The dodo bird, historically, has been viewed as a rather plump bird, weighing approximately 20-23 kilograms. Grey in colour, the dodo is quite distinct from the solitaire (a relative of the dodo which lived on the island of Reunion.) The dodo had a large, hooked beak, and a plume of white feathers adorned the rear of the dodo. What distinguishes the dodo from many other birds is not just its size, but that it was flightless. Despite its large build, the dodo had small, weak wings which could not lift it into the air. Thus it was easy prey to the Portuguese invaders who would club the bird to death as it approached them seeking friendship.

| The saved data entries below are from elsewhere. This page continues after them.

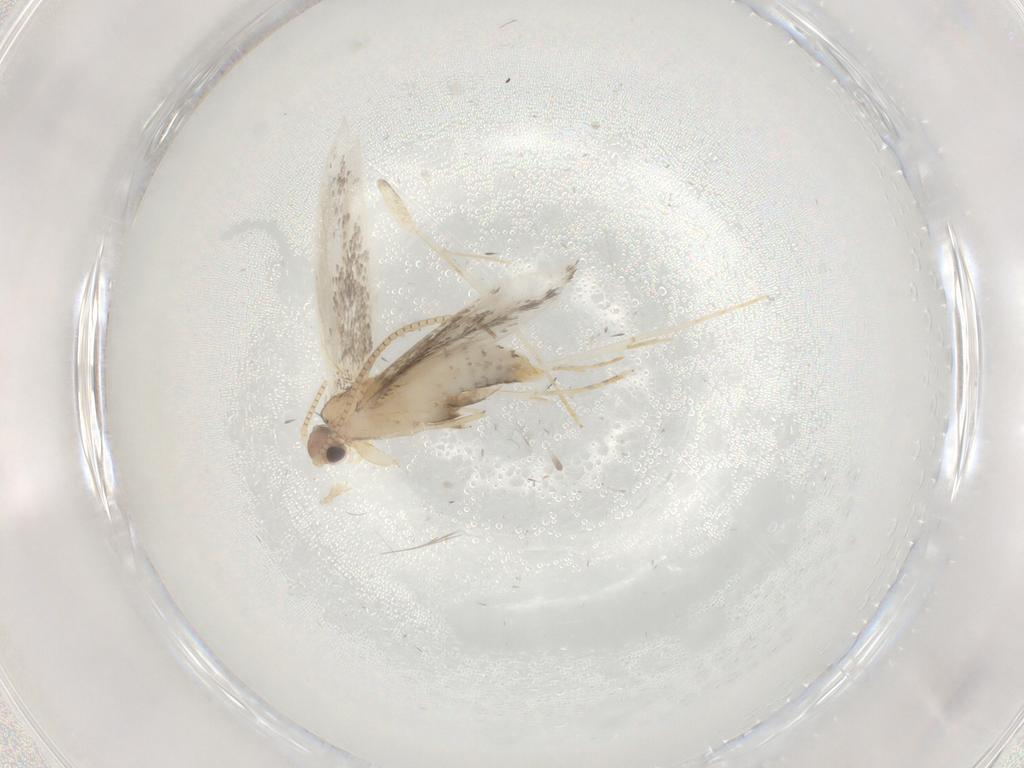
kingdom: Animalia
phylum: Arthropoda
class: Insecta
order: Lepidoptera
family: Tineidae
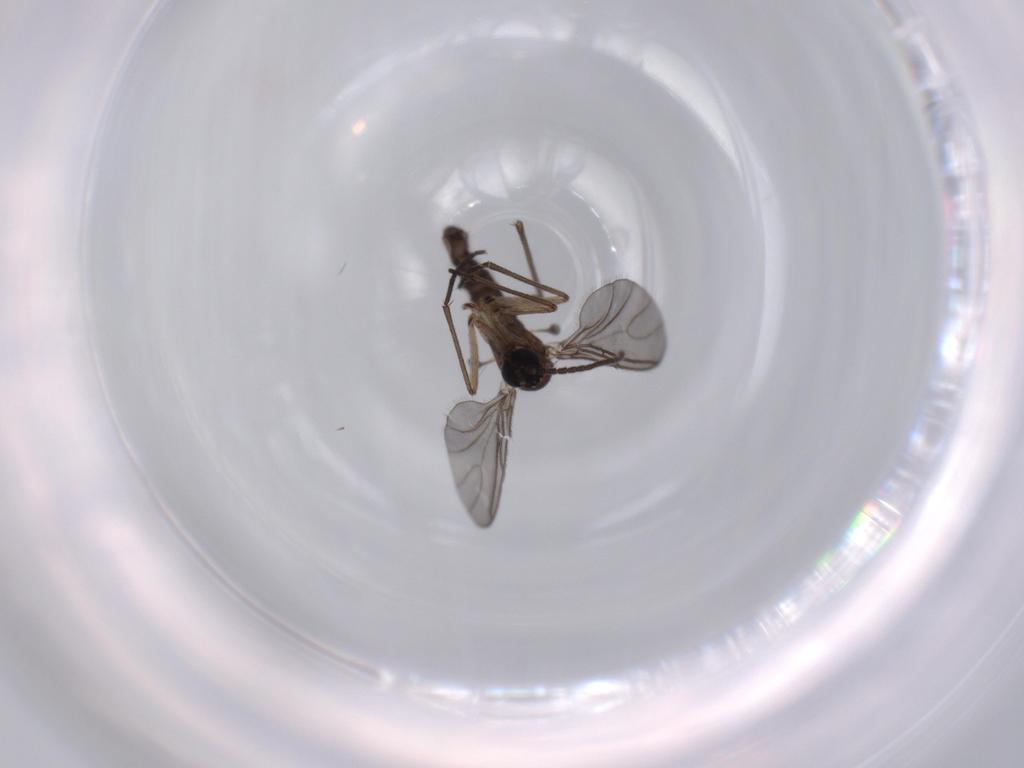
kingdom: Animalia
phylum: Arthropoda
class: Insecta
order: Diptera
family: Sciaridae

Few bones or relics remain of the dodo today. Without complete skeletons, it is impossible to estimate the true size of the dodo bird. While modern estimates range from around twenty to twenty-three kilograms, initial portraits of the bird show a much slimmer creature. Work has been done by museum curator Andrew Kitchener, which suggest that the dodo could have been as light as between thirteen and seventeen kilograms. By analysing dodo bones, he has come up with a prediction that shows the dodo wasn't a fat plump bird at all. Our opinions had been based around European portraits of the bird. These may have been a romanticized version of the truth, or those dodo removed from their natural environment may have been fattened up.
The nests of the dodo bird were, by necessity, built on the ground as the bird was flightless. The dodo's young were afforded little protection on the ground against introduced predators, such as the feral dogs and wild pigs left behind by sailors. Dodo eggs were trampled and eaten by such creatures, and the ability to repopulate the species after hunting of the bird was seriously affected. While the dodo had existed for centuries or more in the natural Mauritian environment, the impact of mankind through hunting and the introduction of new predators placed too great a strain upon the dodo. Soon it was lost to the world.